I am new to machine learning techniques and I am not sure whether if there is any solution to problem that I am facing. The task that I want to find a highly nonlinear boundary is 3 dimensions but these dimensions I cannot select as features. So, if I want to find a decision boundary in x,y,z dimension, the inputs that I have are a,b,c,d..., etc. Of course, the inputs are correlated to the x,y,z dimension. The input features should model the boundary. In other words, as input feature values change the the decision boundary changes. I have huge data for inputs (a,b,c,d....) and respective decision boundary for those particular inputs.
Can anyone suggest me any suitable algorithm or methodology for such problem? Any small help is appreciated. Thanks in advance.
- This is the problem with purely tree-like decision rules. Reducing the number of variables is a goal of things various classification algorithms (see books coauthored by a person named Hastie). Eliminating variables is sometimes not too advantageous from the perspective of interpretation or planning.
- Instead, you might consider principal components analysis (PCA) reduction into your x,y,z dimensions, using the principal component scores instead of a,b,c,d.... However, in PCA, a,b,c,d... are likely to be correlated with each of the x,y,z dimensions to a greater or lesser extent. Rotation, usually the "Varimax" method, is helpful. If a,b,c,d do not correlate systematically with x,y,z as principal components (a type of latent variable), then you should revisit your theory of how a,b,c,d should relate to x,y,z. Otherwise, the question moves to the next level (next paragraph). Also, please understand that statistical correlational or PCA is not the only way of tying a,b,c,d to x,y,z, but PCA is the most basic, and other methods tend to build on its principles. PCA scores are linear (weighted) combinations of the inputs a,b,c,d to provide a score for each of x,y,z.

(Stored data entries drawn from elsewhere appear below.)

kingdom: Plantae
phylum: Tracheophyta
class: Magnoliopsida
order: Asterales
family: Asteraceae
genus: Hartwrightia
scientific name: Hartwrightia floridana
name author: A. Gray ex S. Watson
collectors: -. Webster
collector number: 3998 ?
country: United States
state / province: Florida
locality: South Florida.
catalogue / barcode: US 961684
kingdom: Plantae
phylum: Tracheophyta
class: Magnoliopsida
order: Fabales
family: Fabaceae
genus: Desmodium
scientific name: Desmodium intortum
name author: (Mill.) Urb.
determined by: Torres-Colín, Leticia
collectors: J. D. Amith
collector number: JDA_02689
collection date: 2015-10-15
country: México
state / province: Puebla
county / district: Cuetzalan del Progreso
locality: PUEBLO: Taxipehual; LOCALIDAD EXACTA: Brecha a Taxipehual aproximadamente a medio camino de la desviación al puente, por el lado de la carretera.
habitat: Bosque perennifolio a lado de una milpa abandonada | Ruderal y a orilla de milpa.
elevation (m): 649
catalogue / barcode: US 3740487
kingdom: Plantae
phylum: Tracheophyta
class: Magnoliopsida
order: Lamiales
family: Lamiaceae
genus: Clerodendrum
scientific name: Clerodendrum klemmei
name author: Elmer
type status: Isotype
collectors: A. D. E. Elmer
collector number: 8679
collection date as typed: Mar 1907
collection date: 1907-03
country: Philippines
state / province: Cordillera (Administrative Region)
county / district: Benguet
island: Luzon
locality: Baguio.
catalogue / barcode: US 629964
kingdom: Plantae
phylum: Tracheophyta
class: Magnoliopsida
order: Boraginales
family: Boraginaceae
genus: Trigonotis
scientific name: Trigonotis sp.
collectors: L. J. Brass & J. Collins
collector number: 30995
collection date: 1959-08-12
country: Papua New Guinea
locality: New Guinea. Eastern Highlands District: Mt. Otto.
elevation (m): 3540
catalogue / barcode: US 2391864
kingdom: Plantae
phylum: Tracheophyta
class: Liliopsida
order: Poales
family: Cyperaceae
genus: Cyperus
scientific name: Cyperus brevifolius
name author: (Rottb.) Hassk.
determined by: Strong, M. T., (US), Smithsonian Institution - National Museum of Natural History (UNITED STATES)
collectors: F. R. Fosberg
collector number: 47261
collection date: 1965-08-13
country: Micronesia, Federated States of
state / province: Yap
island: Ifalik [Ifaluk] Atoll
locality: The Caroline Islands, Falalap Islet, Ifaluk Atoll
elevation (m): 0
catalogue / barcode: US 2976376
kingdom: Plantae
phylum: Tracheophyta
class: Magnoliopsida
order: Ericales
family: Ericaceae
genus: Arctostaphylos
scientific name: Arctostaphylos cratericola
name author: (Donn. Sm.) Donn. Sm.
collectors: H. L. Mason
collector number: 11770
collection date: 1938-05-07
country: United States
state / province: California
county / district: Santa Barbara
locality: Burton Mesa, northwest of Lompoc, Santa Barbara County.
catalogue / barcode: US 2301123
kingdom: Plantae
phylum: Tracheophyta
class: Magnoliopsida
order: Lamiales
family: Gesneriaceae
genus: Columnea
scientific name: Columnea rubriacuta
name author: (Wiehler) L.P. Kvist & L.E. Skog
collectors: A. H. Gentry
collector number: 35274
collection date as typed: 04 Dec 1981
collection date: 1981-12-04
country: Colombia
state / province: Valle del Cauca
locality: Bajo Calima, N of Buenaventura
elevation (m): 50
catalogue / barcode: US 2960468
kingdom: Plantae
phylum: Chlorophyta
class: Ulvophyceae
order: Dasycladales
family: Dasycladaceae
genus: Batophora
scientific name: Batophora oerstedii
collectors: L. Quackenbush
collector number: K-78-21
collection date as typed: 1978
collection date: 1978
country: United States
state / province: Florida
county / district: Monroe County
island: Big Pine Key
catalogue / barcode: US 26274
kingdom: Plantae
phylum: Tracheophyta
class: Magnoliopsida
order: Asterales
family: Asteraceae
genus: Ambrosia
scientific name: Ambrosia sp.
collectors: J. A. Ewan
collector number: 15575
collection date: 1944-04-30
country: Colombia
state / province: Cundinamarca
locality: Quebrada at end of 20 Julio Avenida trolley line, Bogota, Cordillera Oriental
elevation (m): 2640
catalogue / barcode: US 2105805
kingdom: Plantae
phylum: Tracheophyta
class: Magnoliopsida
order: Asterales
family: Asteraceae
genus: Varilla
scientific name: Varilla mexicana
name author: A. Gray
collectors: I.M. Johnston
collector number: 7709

- Next level. PCA scores for each of x,y,z can easily be used to create tree-like or linear model-based decision rules. Something like C5 or the more popular CHAID program would work to generate tree models. Alternatively, a multinomial / binary logit or multinomial / binary discriminant analysis could be used to generate classification rules based on linear combinations of the scores themselves (side note: PCA scores are more "normal" in distribution because they are additive in makeup).
- In data science, we rely on classification accuracy as long as it is robust (e.g., 10 random samples from the population have equally (or nearly equally) good correct classification rates) and reliable (strongly statistically significant parameter estimates and overall model fit statistics)). Neural net is also an alternative, a unique combination of tree and linear models.
- Final level. Does your predictive model, robust and reliable, produce enough of a return on investment to use in your organization? Because we (data scientists) are often seen as a "dark" resource, we become vulnerable if we waste time on things that aren't going to "lift all boats," as the metaphor goes. Although that principle may not have been articulated by management, you can bet that it will pop up if there is a lack of gainful/profitable output from the DS team.